Red Arrow goes ahead and kicks things off. "Knew I'd find you here."

"What do you want, Harper?" I ask, practically spitting out the last name as a sort of intimidation tactic. It's a trick that I rarely get to use due to the fact that it's based on my impressive yet somewhat limited metaknowledge, but given said basis, it's managed to make me rather feared in some circles.

Unlike the other people who I used the tactic on, all Red Arrow does is narrows his eyes. "If you think that little trick of yours would work on me, think again. I've done my research on you, and all of it leads back to one thing: Until two months ago, you never existed. All legal documentation with the name 'Ezekial Arakelian' not only seems as if it had been in the system the entire time, but seems to be forged so well that only the very best of criminal forgeries can even hope to match the level of quality as your credentials. So, what I want to know is who are you, how are you so well resourced, and what do you want?"

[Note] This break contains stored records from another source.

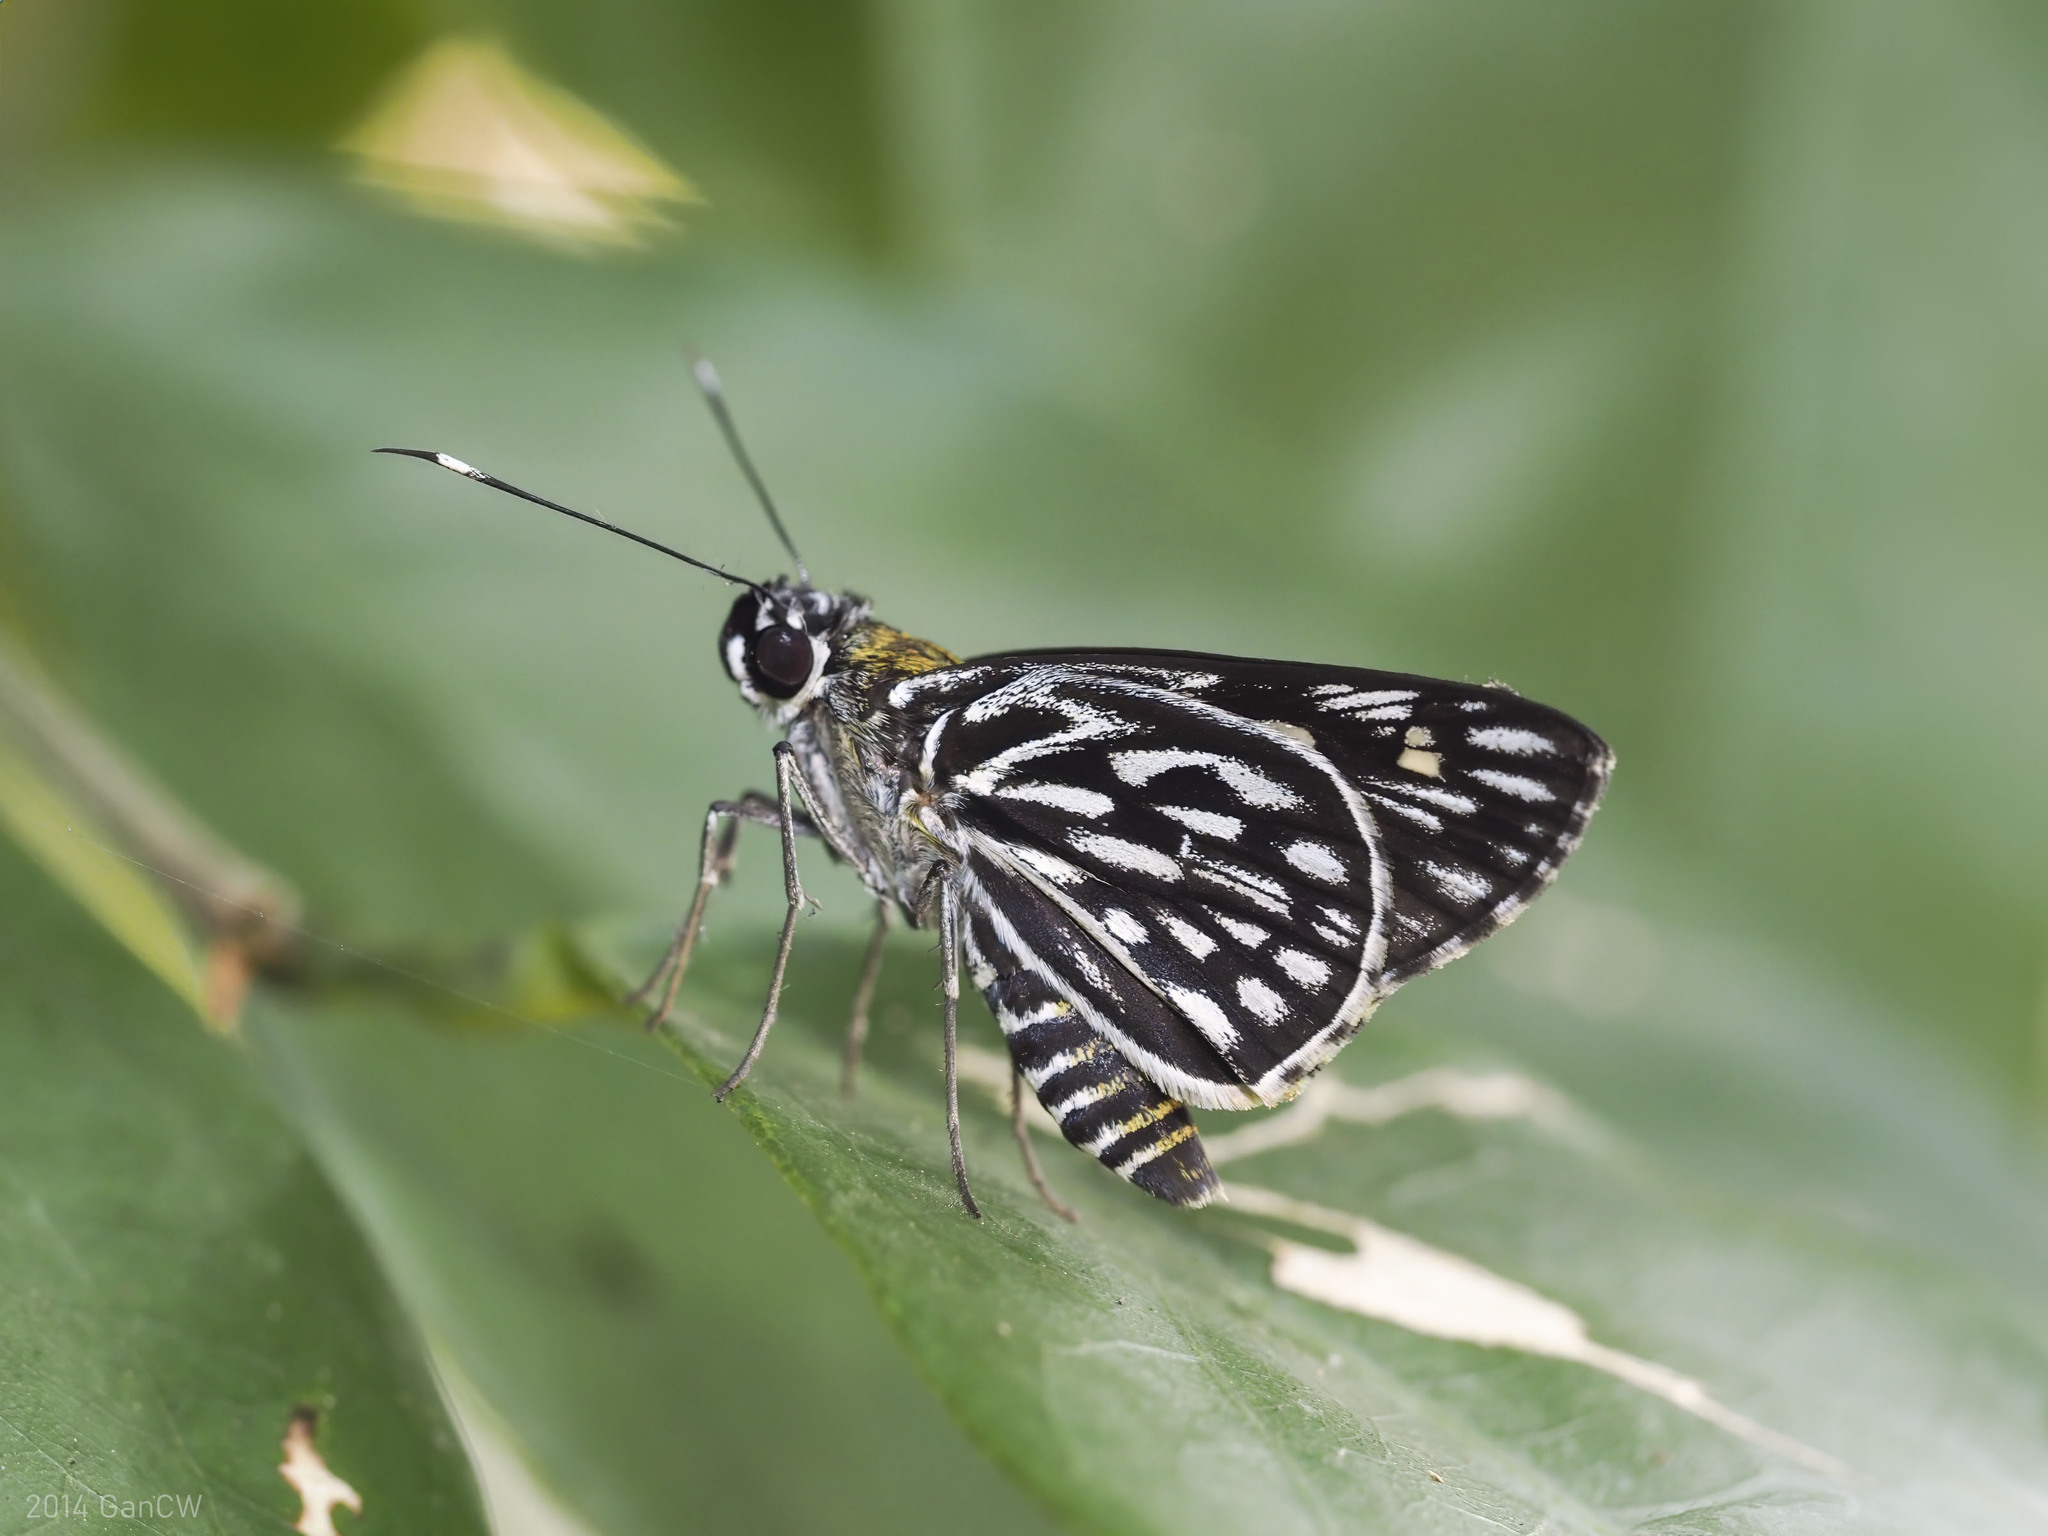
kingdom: Animalia
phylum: Arthropoda
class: Insecta
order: Lepidoptera
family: Hesperiidae
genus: Plastingia
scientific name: Plastingia naga
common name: Chequered lancer
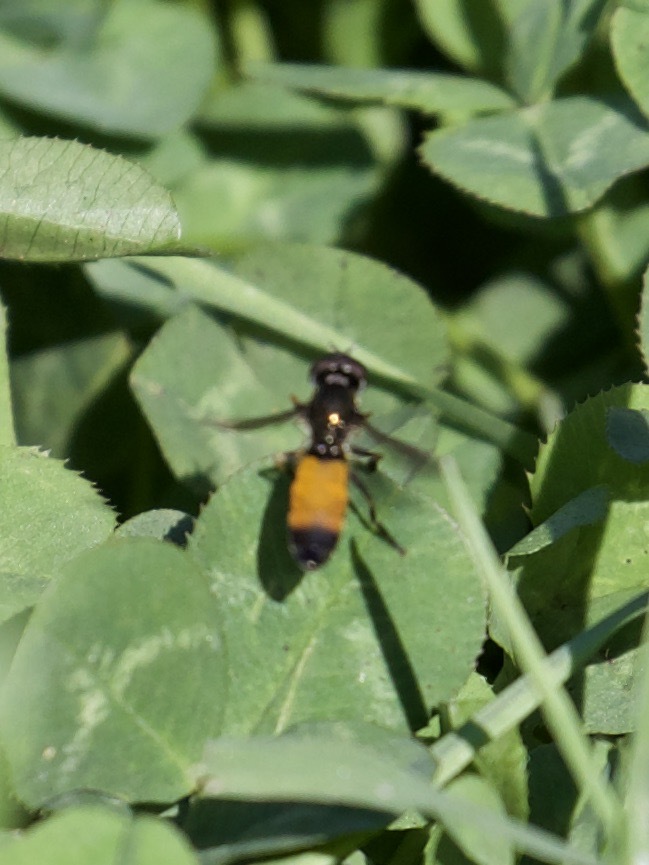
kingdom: Animalia
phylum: Arthropoda
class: Insecta
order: Diptera
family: Syrphidae
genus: Pyrophaena
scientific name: Pyrophaena granditarsa
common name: Hornhand sedgesitter
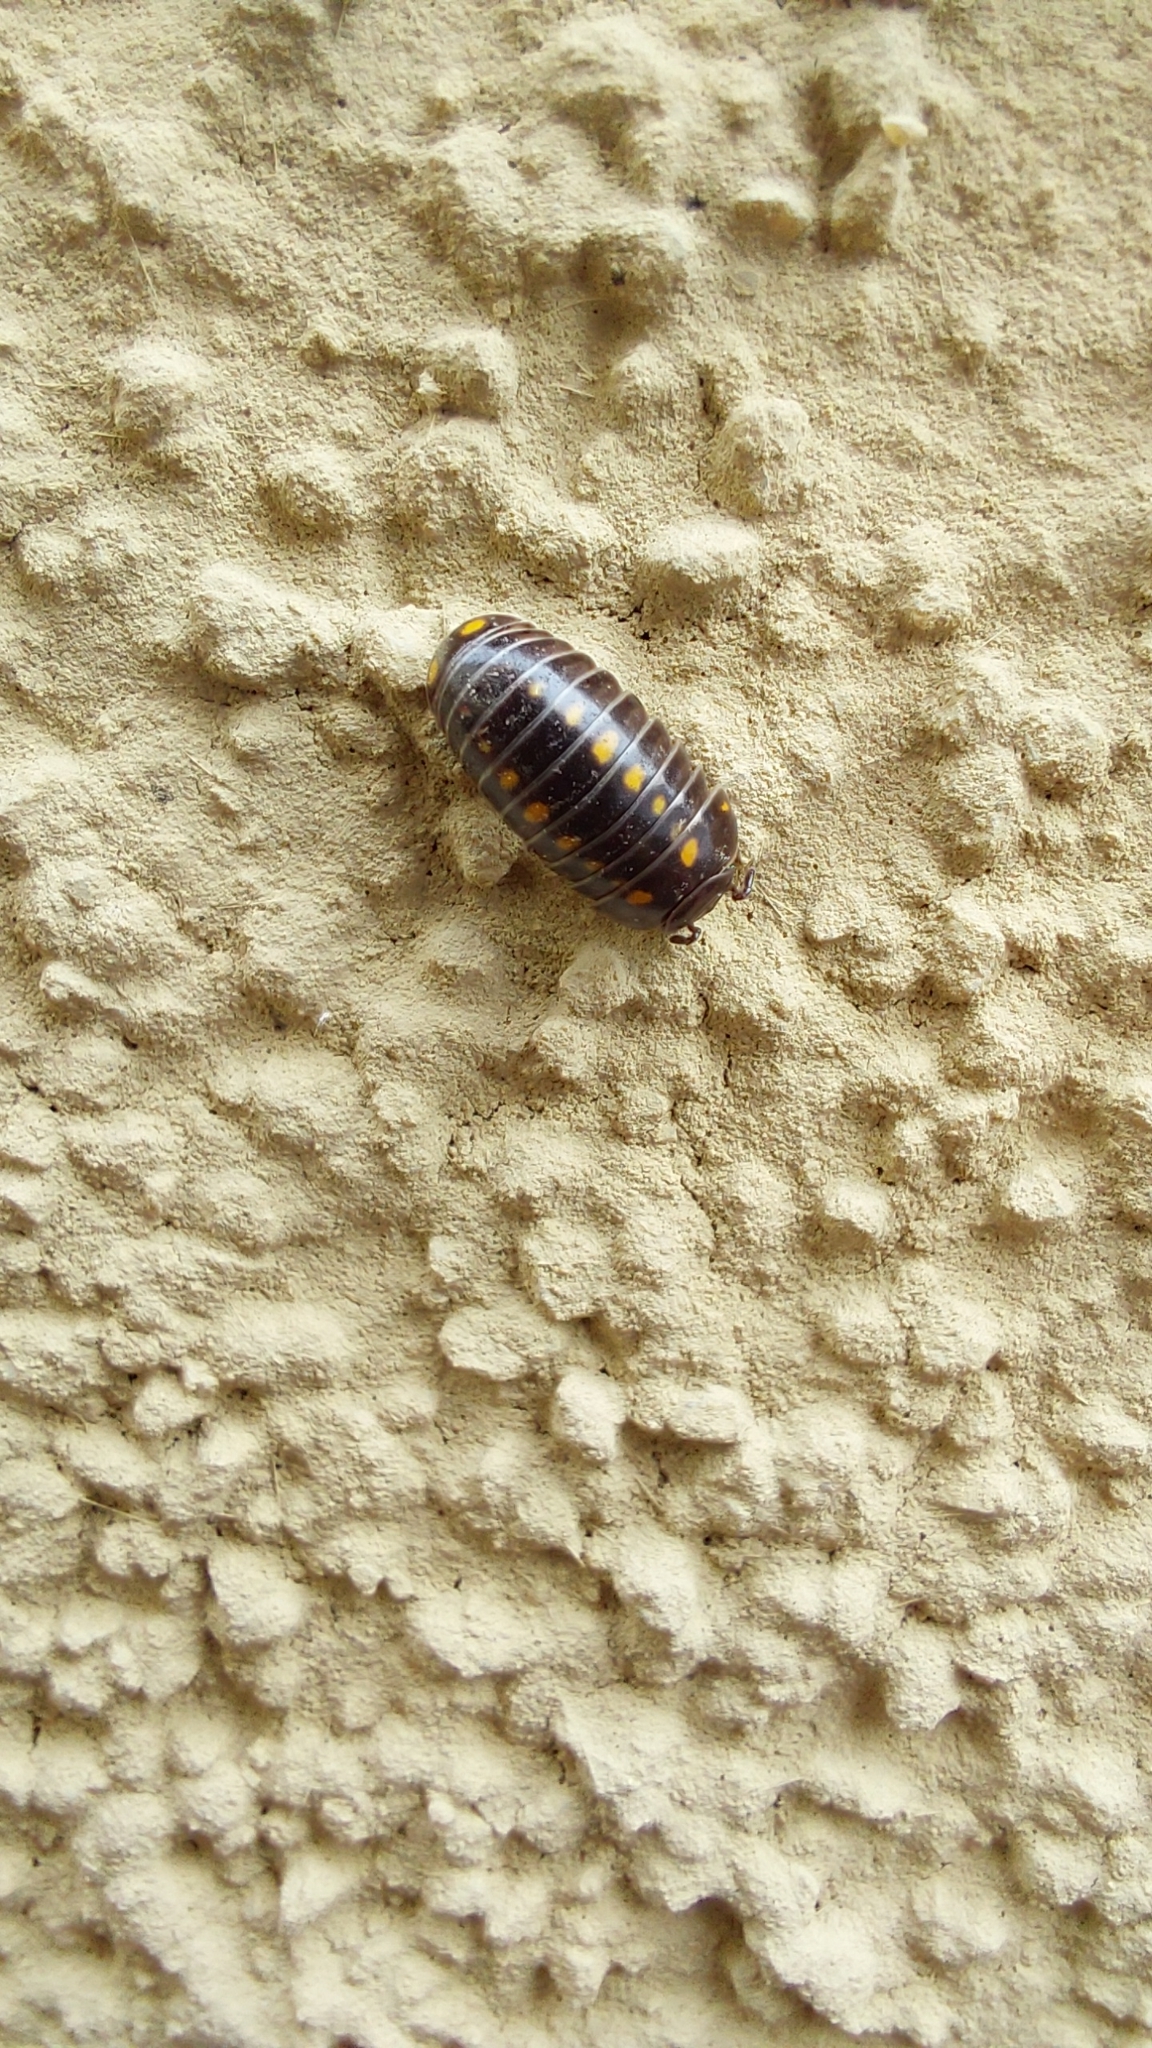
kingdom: Animalia
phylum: Arthropoda
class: Diplopoda
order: Glomerida
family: Glomeridae
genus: Glomeris
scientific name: Glomeris pustulata
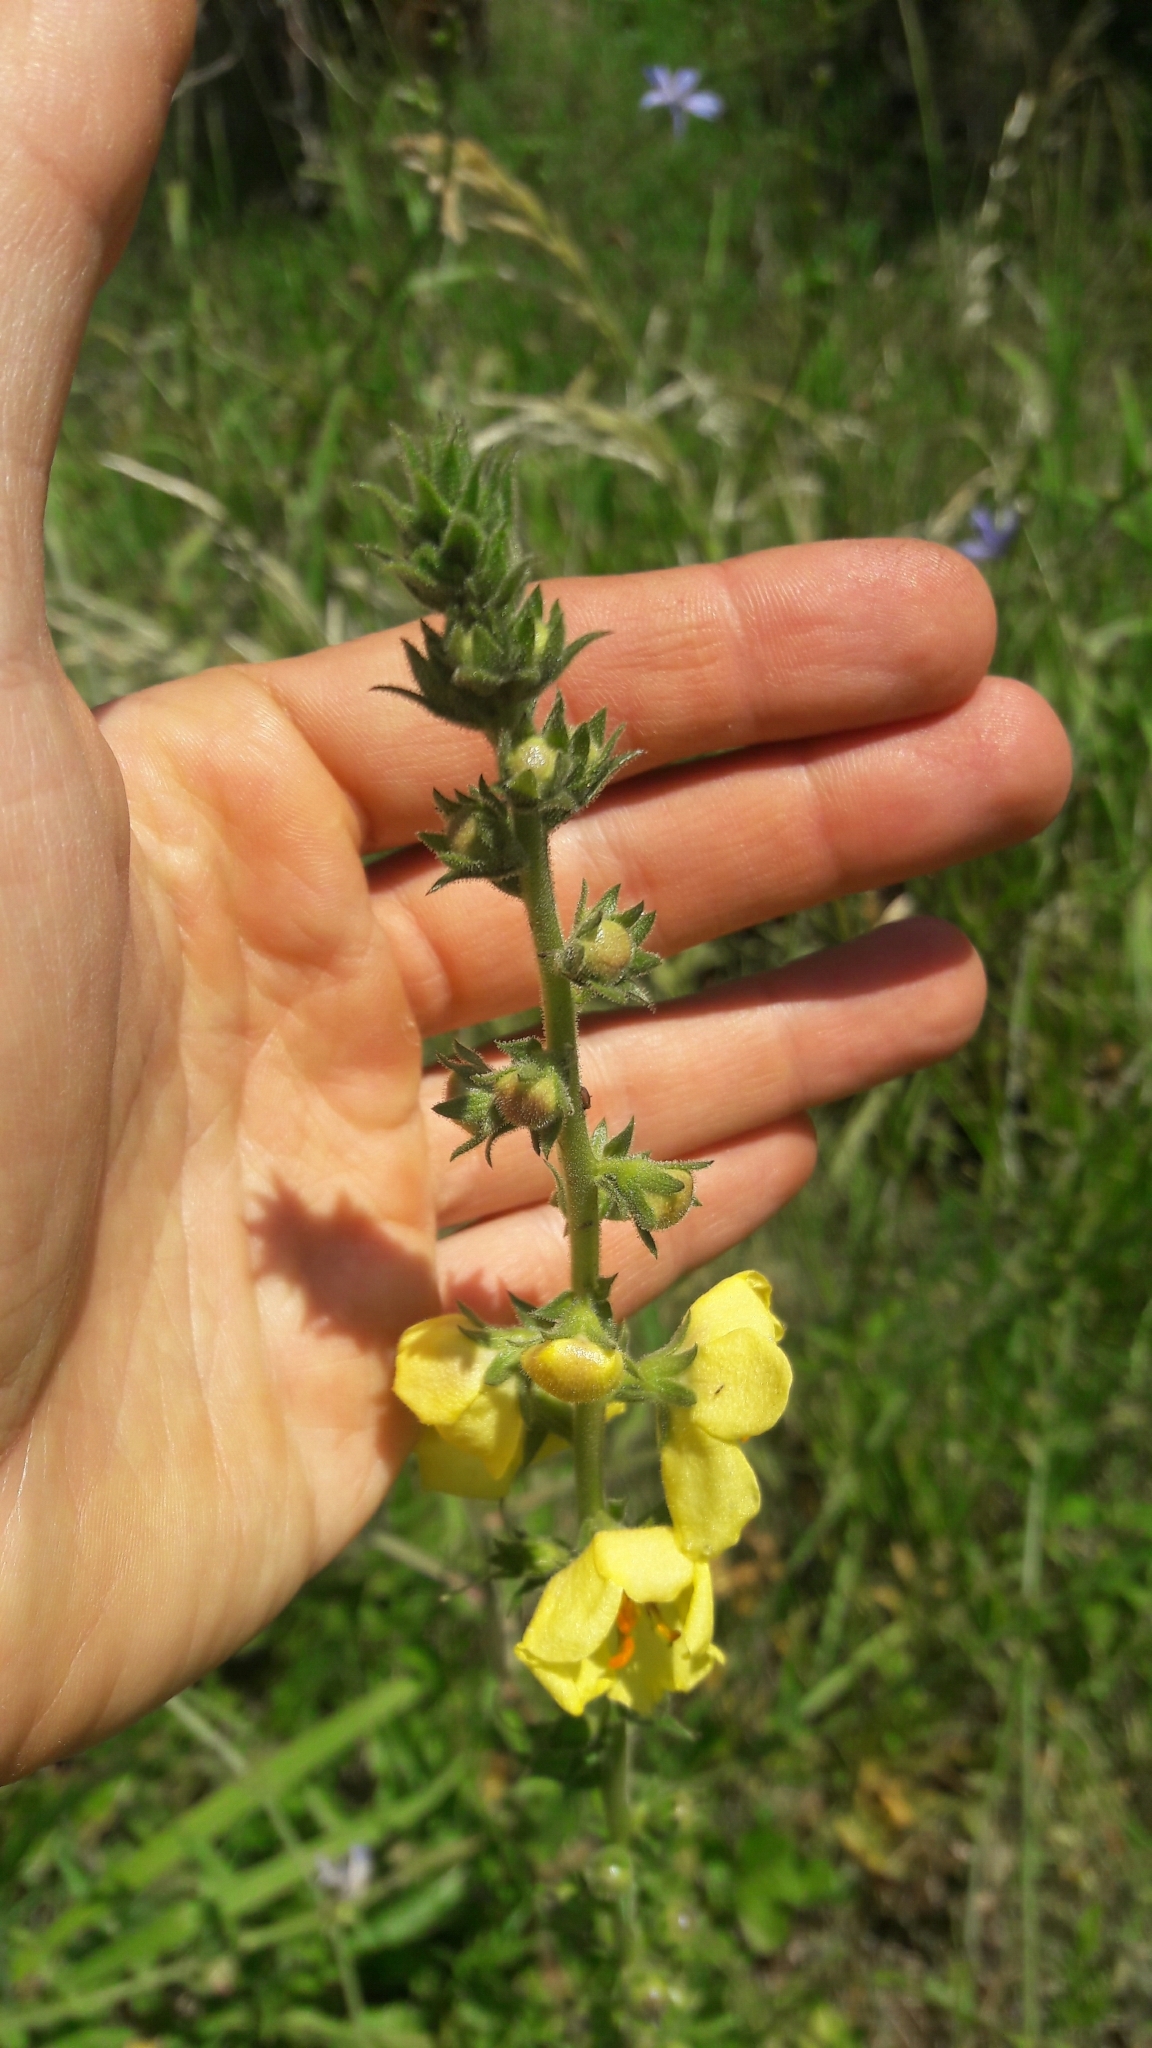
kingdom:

"I'm a stranger in a strange yet familiar land, and I want to be a hero. When I first arrived in this universe, I explained my plight to the League, who agreed upon supporting me in various matters in exchange for me becoming a hero, which was something I was planning once I found out I have the Omnitrix."

A hmpph is all I get before "Consider this a warning that I'm keeping my eye on you. If you hurt my friends, I will hunt you down." comes out of his mouth.

"Funny, I was going to say the same thing since we share the same friends. Now, if you're done, I'd better be going. I'm planning on reading a few chapters of a book I've been putting off and having pizza for dinner. See you around." And with that, I walk away from the argument and into the sunset.